Speaking like someone who has run a construction operation before, Juan Carlos Terroba complains about how wasteful and time-consuming a project can be. “Look at how much concrete is tested,” says the former Mexico-based concrete producer. “It’s ridiculous. It goes way beyond your normal quality-control standards.”
Terroba recently left his family’s large, ready-mix business, Productos Cement-eros Mexicanos, to head up iCrete, a private-equity-financed technology company that opened its doors in 2007. Located in the most unlikely of places, inside ritzy Beverly Hills, Calif., iCrete is gaining star status for its lean-andgreen performance on commercial buildings.

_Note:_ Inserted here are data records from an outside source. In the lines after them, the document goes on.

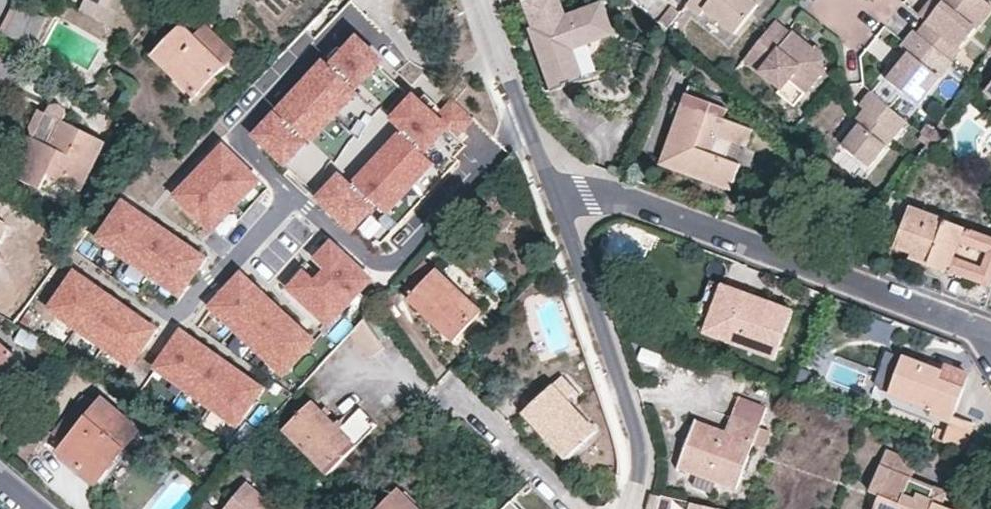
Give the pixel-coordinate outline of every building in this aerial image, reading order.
[(112,7),(99,0),(87,0),(83,9),(113,25),(126,0),(115,0),(112,7)] [(533,27),(553,90),(625,64),(605,3),(566,16),(560,0),(527,0),(524,1),(534,27),(533,27)] [(708,7),(737,31),(761,2),(759,0),(692,0),(690,2),(703,13),(708,7)] [(938,13),(930,23),(920,34),(952,60),(990,12),(990,5),(984,0),(935,0),(930,6),(938,13)] [(12,3),(0,27),(19,36),(31,12),(12,3)] [(683,11),(675,5),(661,23),(669,29),(683,11)] [(930,6),(922,15),(930,23),(938,13),(930,6)] [(150,48),(175,72),(177,71),(196,89),(224,60),(192,29),(180,17),(150,48)] [(202,19),(192,29),(224,60),(234,50),(202,19)] [(777,20),(745,58),(783,88),(788,81),(805,94),(824,72),(824,52),(818,47),(815,48),(812,51),(805,47),(808,43),(796,31),(794,34),(777,20)] [(349,88),(355,82),(350,77),(354,73),(359,78),(366,70),(364,68),(375,56),(362,43),(365,41),(352,29),(346,36),(343,34),(329,49),(331,52),(327,55),(325,53),(315,63),(318,65),(312,71),(310,69),(292,87),(294,90),(288,96),(286,93),(277,103),(279,106),(275,110),(273,107),(258,122),(261,125),(256,129),(281,154),(292,142),(295,145),(302,137),(297,132),(301,128),(306,133),(312,127),(314,129),(321,122),(319,119),(322,116),(330,107),(339,99),(342,95),(344,98),(351,90),(349,88)] [(906,92),(921,103),(955,62),(952,60),(920,34),(916,31),(901,49),(905,52),(909,56),(902,63),(898,61),(886,76),(906,92)] [(808,43),(805,47),(812,51),(815,48),(808,43)] [(898,61),(902,63),(909,56),(905,52),(898,61)] [(378,58),(375,56),(364,68),(366,70),(359,78),(354,73),(350,77),(355,82),(380,107),(402,85),(378,62),(378,58)] [(906,92),(886,76),(873,93),(893,108),(906,92)] [(783,88),(780,93),(796,105),(805,94),(788,81),(783,88)] [(318,188),(356,224),(357,222),(376,240),(456,156),(452,153),(463,141),(460,138),(430,108),(418,96),(409,88),(389,109),(404,123),(350,179),(338,168),(318,188)] [(418,96),(430,108),(435,103),(435,102),(423,90),(418,96)] [(729,109),(688,93),(662,163),(732,190),(741,164),(713,153),(719,137),(748,146),(753,129),(726,119),(729,109)] [(857,122),(862,127),(847,146),(872,166),(907,120),(893,108),(873,93),(862,106),(867,110),(857,122)] [(435,103),(430,108),(460,138),(465,132),(459,126),(469,116),(450,98),(440,108),(435,103)] [(333,110),(341,101),(339,99),(330,107),(333,110)] [(48,113),(38,136),(35,137),(33,137),(26,137),(21,141),(19,147),(19,153),(25,159),(15,176),(43,189),(50,176),(83,192),(108,141),(70,122),(71,119),(71,112),(69,107),(64,106),(60,105),(56,105),(52,107),(48,113)] [(324,118),(333,110),(330,107),(322,116),(324,118)] [(35,137),(38,136),(48,113),(42,110),(34,125),(35,137)] [(862,127),(857,122),(841,142),(847,146),(862,127)] [(922,132),(930,138),(936,128),(929,122),(922,132)] [(940,123),(936,128),(930,138),(937,145),(949,130),(940,123)] [(250,180),(259,170),(228,140),(223,145),(221,142),(204,160),(217,172),(208,181),(196,169),(179,186),(181,188),(177,193),(208,223),(218,213),(224,207),(228,207),(244,191),(244,186),(250,180)] [(284,156),(295,145),(292,142),(281,154),(284,156)] [(217,172),(204,160),(196,169),(208,181),(217,172)] [(933,182),(940,173),(927,164),(921,173),(933,182)] [(257,186),(266,176),(259,170),(250,180),(257,186)] [(165,231),(158,227),(160,224),(140,211),(138,213),(132,209),(133,206),(122,199),(99,233),(110,240),(117,245),(118,249),(133,259),(137,258),(144,262),(145,266),(159,276),(163,275),(167,278),(182,288),(205,253),(193,246),(191,249),(184,244),(186,241),(167,229),(165,231)] [(916,253),(914,258),(971,280),(990,287),(990,284),(990,235),(947,219),(910,205),(897,246),(916,253)] [(216,229),(225,219),(218,213),(208,223),(216,229)] [(8,224),(0,220),(0,242),(8,224)] [(110,240),(99,233),(98,235),(109,243),(110,240)] [(354,286),(363,277),(360,275),(365,270),(327,236),(311,254),(321,263),(312,273),(302,264),(286,281),(323,315),(327,311),(330,313),(338,304),(335,302),(344,293),(352,284),(354,286)] [(312,273),(321,263),(311,254),(302,264),(312,273)] [(138,310),(119,298),(117,300),(110,296),(112,293),(92,280),(90,282),(83,278),(85,275),(73,268),(51,302),(65,311),(69,314),(70,318),(84,328),(88,327),(95,331),(96,335),(111,345),(115,344),(122,349),(133,357),(156,323),(145,315),(143,318),(136,313),(138,310)] [(455,342),(483,311),(439,268),(409,299),(455,342)] [(274,301),(257,284),(255,287),(248,281),(251,279),(241,269),(213,299),(223,309),(229,314),(229,318),(242,330),(246,330),(252,336),(252,340),(265,352),(269,352),(273,355),(286,367),(313,337),(303,328),(301,330),(295,324),(297,322),(280,306),(278,309),(272,303),(274,301)] [(182,288),(167,278),(166,280),(180,290),(182,288)] [(697,314),(711,320),(721,293),(774,312),(777,304),(711,279),(697,314)] [(346,295),(354,286),(352,284),(344,293),(346,295)] [(338,304),(346,295),(344,293),(335,302),(338,304)] [(777,304),(774,312),(721,293),(711,320),(707,331),(776,357),(793,310),(777,304)] [(223,309),(213,299),(211,302),(221,311),(223,309)] [(65,311),(51,302),(49,304),(64,314),(65,311)] [(370,359),(384,347),(364,319),(351,333),(370,359)] [(243,368),(224,355),(222,358),(216,353),(217,350),(197,337),(196,340),(189,335),(190,333),(179,325),(156,359),(168,367),(175,371),(175,375),(190,385),(194,384),(201,389),(202,393),(217,403),(221,402),(224,404),(239,414),(262,380),(250,372),(249,375),(242,370),(243,368)] [(21,361),(0,343),(0,384),(21,361)] [(891,387),(904,352),(886,345),(875,377),(880,379),(879,382),(891,387)] [(664,355),(645,347),(640,360),(659,367),(664,355)] [(133,357),(122,349),(121,352),(132,359),(133,357)] [(904,352),(891,387),(933,402),(931,408),(949,414),(945,424),(937,421),(933,432),(965,444),(975,417),(953,409),(964,379),(940,371),(942,365),(904,352)] [(286,367),(273,355),(270,357),(284,369),(286,367)] [(942,365),(940,371),(964,379),(968,367),(944,358),(942,365)] [(168,367),(156,359),(155,362),(166,369),(168,367)] [(560,371),(521,407),(565,454),(594,427),(564,394),(573,385),(560,371)] [(85,396),(53,433),(66,444),(61,451),(98,482),(141,432),(103,400),(98,407),(85,396)] [(740,396),(726,432),(697,421),(680,467),(698,474),(716,481),(737,489),(754,443),(761,426),(767,408),(740,396)] [(359,406),(340,425),(313,398),(283,427),(328,471),(376,423),(359,406)] [(239,414),(224,404),(223,407),(238,416),(239,414)] [(754,443),(766,448),(772,430),(761,426),(754,443)] [(931,501),(936,488),(913,479),(918,463),(887,450),(870,491),(880,496),(875,508),(951,508),(944,507),(931,501)] [(698,474),(695,486),(712,492),(716,481),(698,474)] [(250,476),(221,508),(289,508),(250,476)] [(396,481),(367,508),(424,508),(396,481)] [(936,488),(931,501),(944,507),(949,494),(936,488)] [(653,492),(649,508),(660,508),(663,493),(657,491),(653,492)] [(194,508),(220,508),(205,496),(194,508)] [(717,506),(694,498),(690,508),(716,508),(717,506)] [(511,499),(502,508),(521,508),(511,499)]
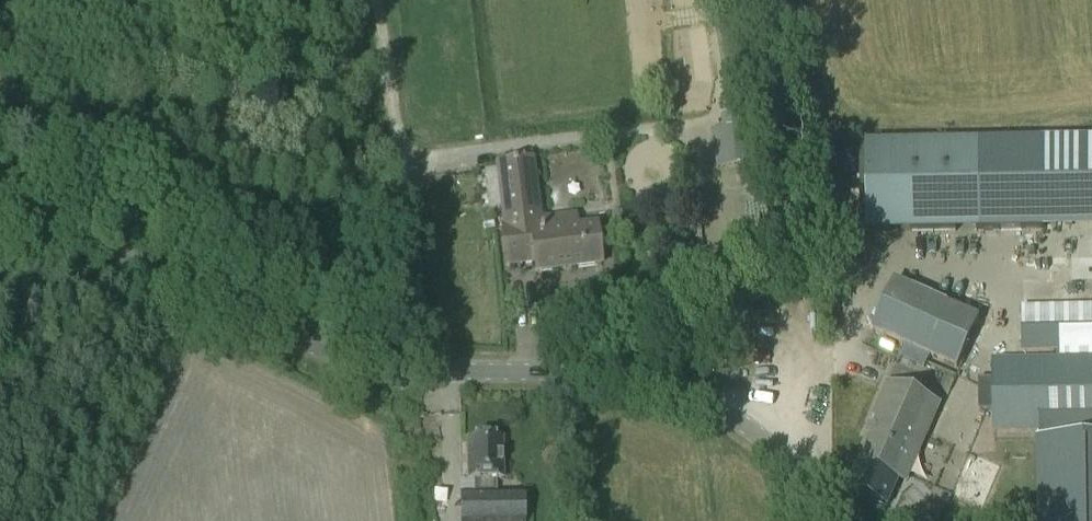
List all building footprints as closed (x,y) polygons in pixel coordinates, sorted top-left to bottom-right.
[(728,77),(742,74),(735,23),(721,25),(728,77)] [(762,161),(755,108),(721,113),(723,127),(732,126),(738,165),(762,161)] [(867,233),(1043,231),(1041,142),(866,144),(867,233)] [(575,215),(538,220),(531,161),(496,166),(504,229),(501,229),(505,266),(533,262),(535,273),(600,265),(595,226),(576,228),(575,215)] [(955,367),(978,317),(895,279),(872,329),(955,367)] [(1023,307),(1024,350),(1091,349),(1091,306),(1023,307)] [(992,358),(993,431),(1039,430),(1041,520),(1091,520),(1091,356),(992,358)] [(905,482),(939,404),(887,381),(867,431),(871,433),(859,462),(862,463),(851,489),(887,504),(898,479),(905,482)] [(495,481),(501,480),(501,440),(467,440),(468,481),(472,481),(473,494),(459,494),(460,520),(524,520),(524,493),(495,494),(495,481)]
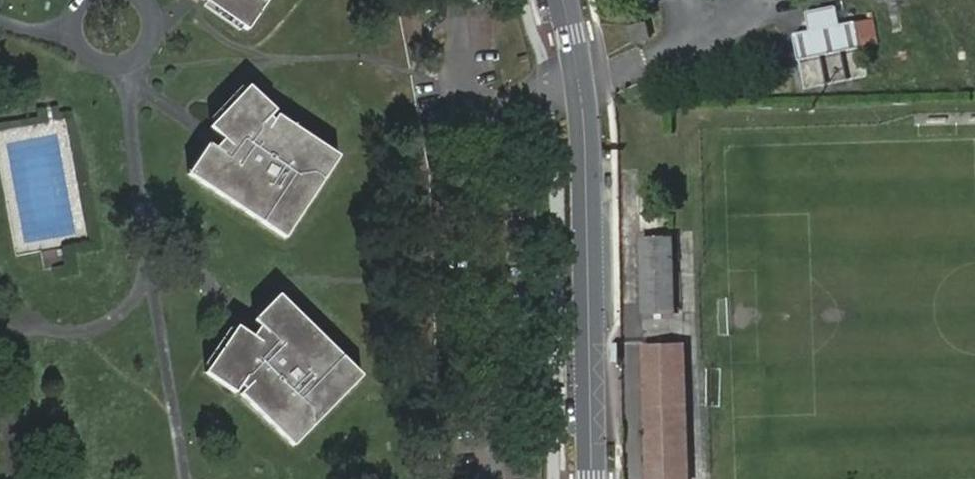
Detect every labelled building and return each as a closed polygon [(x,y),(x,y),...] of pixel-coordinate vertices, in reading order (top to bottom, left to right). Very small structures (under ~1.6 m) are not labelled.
[(243,31),(248,35),(270,6),(263,0),(264,0),(204,0),(203,1),(208,5),(243,31)] [(238,37),(243,31),(208,5),(203,12),(238,37)] [(843,39),(846,50),(859,48),(854,26),(852,23),(851,22),(849,21),(839,24),(834,9),(832,6),(830,6),(808,11),(806,12),(804,14),(804,17),(807,31),(792,34),(791,35),(791,37),(795,62),(808,59),(806,46),(814,44),(823,43),(826,55),(838,52),(836,40),(843,39)] [(860,21),(863,45),(874,44),(871,19),(860,21)] [(635,25),(638,42),(659,38),(655,21),(635,25)] [(838,52),(846,50),(843,39),(836,40),(838,52)] [(817,57),(826,55),(823,43),(814,44),(817,57)] [(806,46),(808,59),(817,57),(814,44),(806,46)] [(860,50),(849,53),(856,77),(867,74),(860,50)] [(804,88),(846,80),(841,53),(799,61),(804,88)] [(209,120),(215,126),(244,96),(239,91),(209,120)] [(244,96),(215,126),(209,131),(221,143),(213,152),(207,147),(186,178),(283,244),(339,162),(277,120),(274,126),(269,121),(274,114),(249,92),(244,96)] [(650,237),(651,313),(678,313),(676,236),(650,237)] [(38,256),(41,273),(63,270),(60,252),(38,256)] [(231,335),(205,371),(201,376),(232,397),(237,390),(240,392),(235,397),(288,452),(358,381),(276,299),(252,324),(256,329),(248,340),(235,331),(231,335)] [(200,367),(205,371),(231,335),(225,331),(200,367)] [(655,478),(692,478),(689,346),(652,346),(655,478)]
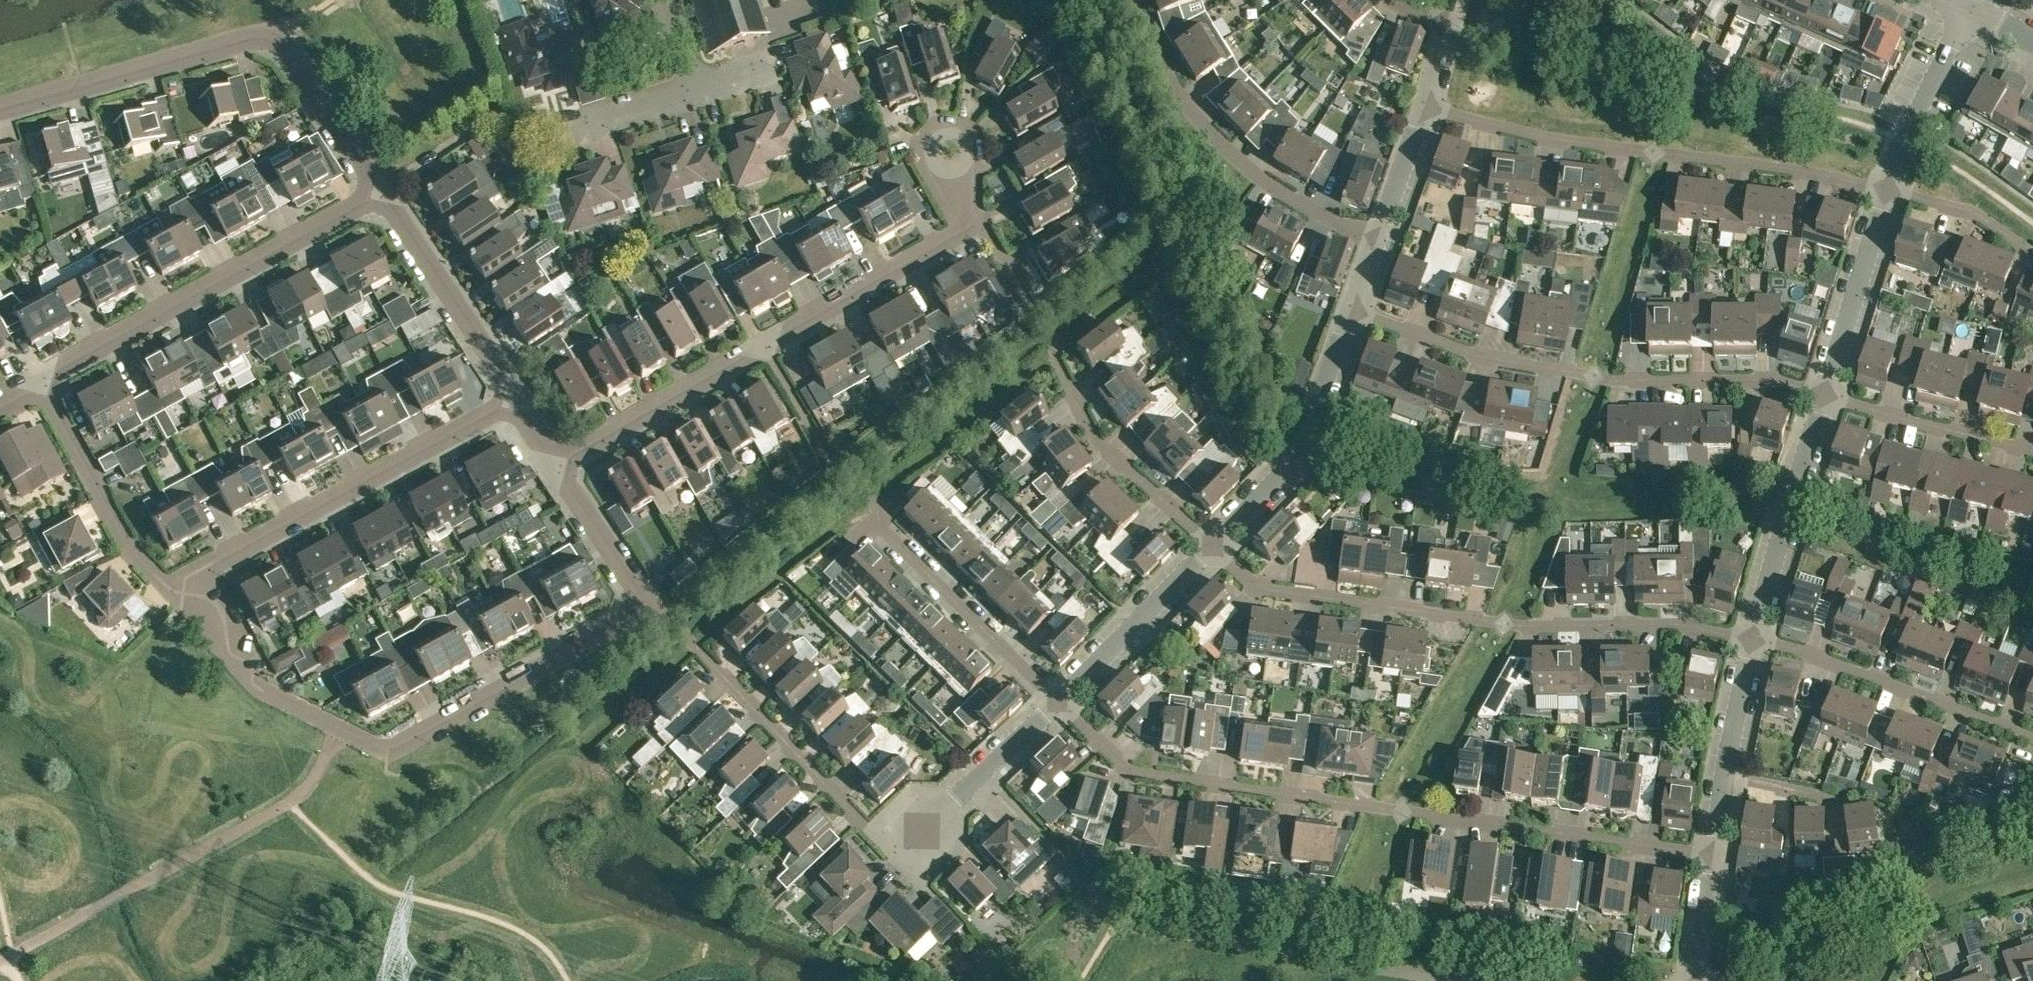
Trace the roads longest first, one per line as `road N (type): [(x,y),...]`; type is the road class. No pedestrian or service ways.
road 1 (residential): [(1713,854),(1139,781),(1061,707)]
road 2 (residential): [(1751,640),(1682,624),(1510,623),(1262,594),(1214,550)]
road 3 (residential): [(558,469),(972,230)]
road 4 (residential): [(1824,394),(1778,380),(1602,377),(1483,356),(1358,315)]
road 5 (residential): [(384,194),(275,41),(0,113)]
road 6 (residential): [(1887,190),(1804,171),(1427,121)]
road 7 (residential): [(1214,550),(1099,443),(998,236),(972,230)]
road 8 (residential): [(171,596),(515,401)]
road 9 (residential): [(45,382),(384,194)]
road 10 (residential): [(1385,239),(1234,178),(1169,75),(1139,0)]
road 11 (residential): [(902,858),(649,605)]
road 12 (residential): [(341,727),(381,754),(394,751),(649,605)]
road 13 (residential): [(2032,735),(1751,640)]
road 14 (residential): [(1061,707),(853,518)]
road 15 (residential): [(1214,550),(1312,441),(1358,315)]
road 16 (residential): [(1751,640),(1824,394)]
road 17 (residential): [(171,596),(132,546),(45,382)]
road 18 (residential): [(515,401),(384,194)]
road 19 (residential): [(341,727),(256,693),(171,596)]
road 20 (residential): [(1061,707),(1214,550)]
road 21 (residential): [(2032,452),(1824,394)]
road 22 (residential): [(1824,394),(1887,190)]
road 23 (residential): [(1887,190),(1967,8)]
road 24 (residential): [(963,187),(979,176),(985,149),(970,129),(952,125),(938,129),(922,154),(935,182),(956,189)]
road 25 (residential): [(649,605),(558,469)]
road 26 (residential): [(951,811),(1061,707)]
road 27 (residential): [(568,134),(701,93)]
road 28 (residential): [(1724,776),(1751,640)]
road 29 (residential): [(1850,804),(1724,776)]
road 30 (residential): [(1696,980),(1713,854)]
road 31 (residential): [(1385,239),(1427,121)]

It also promises to work well in the infrastructure space, sources say. Like some of the start-ups new to the materials scene, iCrete is not a specific product but rather a process. It was conceived by two scientists in the 1990s, when computer technology and processing power were becoming fast and cheap. By employing complex algorithms, it encourages designers to use performance-based specifications, a growing tool for U.S. infrastructure.
According to the company, the formula helps people working with high-performance concrete get the most bang for their buck. For this reason, iCrete is gaining traction in worldwide commercial construction, most recently at the Freedom Tower in New York City. Even Frank Gehry, who is using iCrete on one of his high-rise projects in New York, is a fan. The firm’s aim is to make concrete more consistent from batch plant to job-site. “Our base technology is a mix design,” says Terroba. “We have imagined a different way of optimizing particle-packing.”
Void control is essential to quality concrete, experts say. Steve Kosmatka, vice president of research and technical services for Skokie, Ill.-based Portland Cement Association, likens the iCrete concept to Starbucks. “They sell coffee, and they turn it into something that people will pay $5 for. It’s the genius of taking the simple and making it really work. It’s good technology, good science.”
In some cases, iCrete’s formula, which is licensed to producers, can yield a high-compressive strength mix that contains 40% less cement and requires no special additives. Though it has initially gained momentum in the commercial-building sector, Terroba envisions iCrete in roads, bridges and structures that must be built to last.
“Over the next few years, the construction that will be taking place in the world will mostly be infrastructure,” he says. “I see the majority of our revenue coming from infrastructure projects.” Long life is key, he adds, noting that iCrete can yield a 100-year design in a mix that is often cheaper to produce and pour. “We’ve achieved more than $50 savings for a cubic yard of concrete of more than 14,000-psi compressive-strength resistance,” Terroba says. “The more sophisticated the concrete, the more our savings.”
Though they rave about its quality for high-strength mixes, users warn iCrete is less forgiving in lower strengths. “I love it, and think it has a home in the industry, but you have to educate the drivers and mixers differently,” says Billy Kell, chief estimator for Sorbara Construction, Lynbrook, N.Y. Finishers also are still getting used to its texture. “You have to work with it differently” he says.